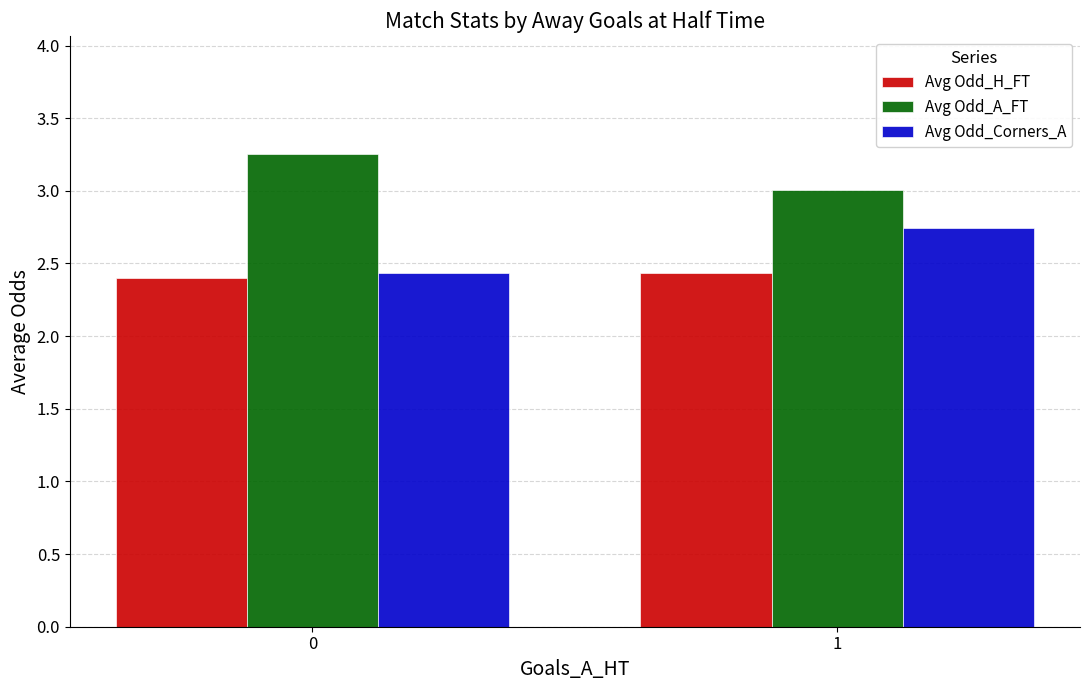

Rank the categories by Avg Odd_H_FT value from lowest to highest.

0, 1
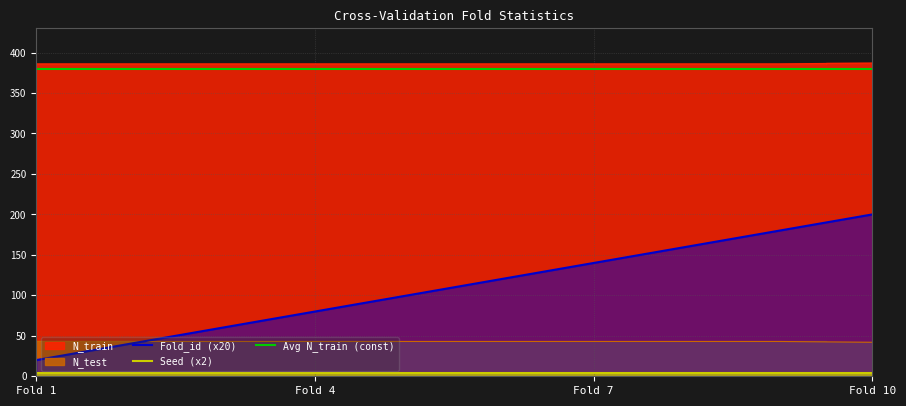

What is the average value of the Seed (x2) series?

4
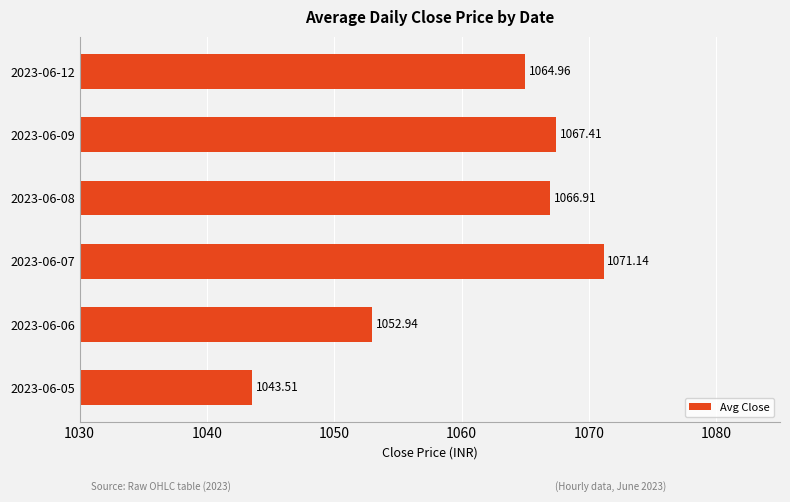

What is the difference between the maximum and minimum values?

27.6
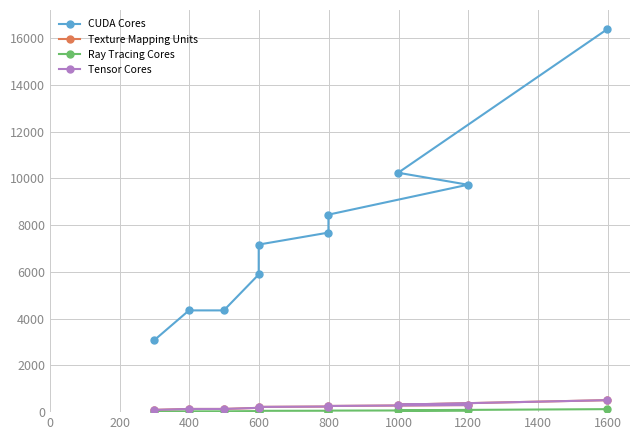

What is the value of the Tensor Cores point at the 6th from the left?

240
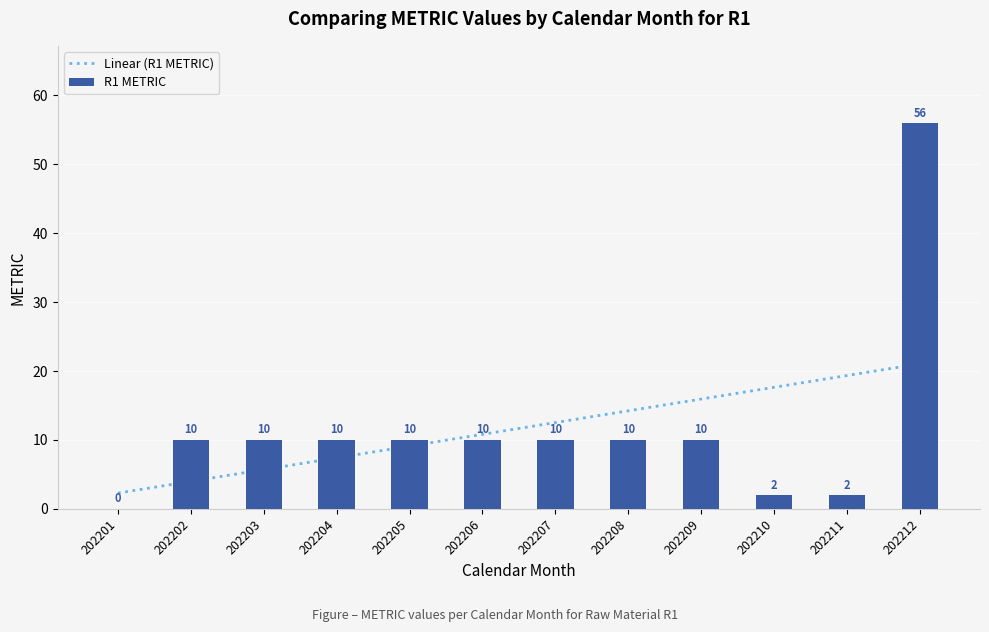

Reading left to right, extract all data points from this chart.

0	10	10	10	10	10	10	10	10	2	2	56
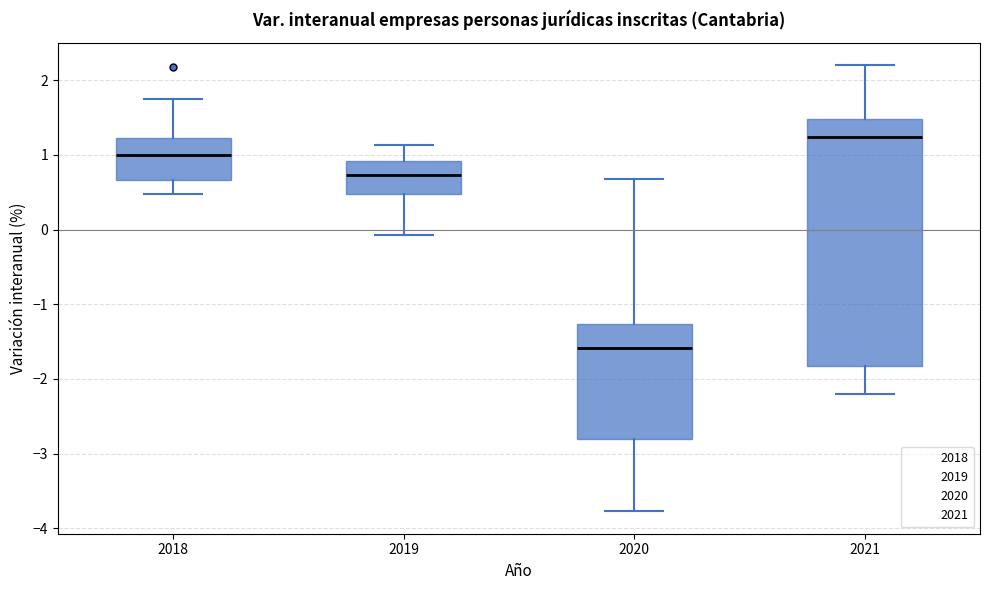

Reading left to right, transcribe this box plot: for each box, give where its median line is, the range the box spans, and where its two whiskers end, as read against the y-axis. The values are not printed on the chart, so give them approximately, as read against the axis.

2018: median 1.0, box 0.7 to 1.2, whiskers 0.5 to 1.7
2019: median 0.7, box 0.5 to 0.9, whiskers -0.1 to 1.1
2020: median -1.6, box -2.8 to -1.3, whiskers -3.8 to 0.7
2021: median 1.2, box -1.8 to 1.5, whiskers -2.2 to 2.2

★ ★ ★ ★

Описание задачи: Замените «Reading left to right» на «Going from left to right» в записях от строки, содержащей «What is the difference», до конца записей включительно, и приведите этот фрагмент заново, больше ничего не меняя. Изображения в ответ не включайте.

Результат выполнения:
What is the difference between the maximum and minimum values?

27.6

What is the value of the Tensor Cores point at the 6th from the left?

240

Going from left to right, extract all data points from this chart.

0	10	10	10	10	10	10	10	10	2	2	56

Going from left to right, transcribe this box plot: for each box, give where its median line is, the range the box spans, and where its two whiskers end, as read against the y-axis. The values are not printed on the chart, so give them approximately, as read against the axis.

2018: median 1.0, box 0.7 to 1.2, whiskers 0.5 to 1.7
2019: median 0.7, box 0.5 to 0.9, whiskers -0.1 to 1.1
2020: median -1.6, box -2.8 to -1.3, whiskers -3.8 to 0.7
2021: median 1.2, box -1.8 to 1.5, whiskers -2.2 to 2.2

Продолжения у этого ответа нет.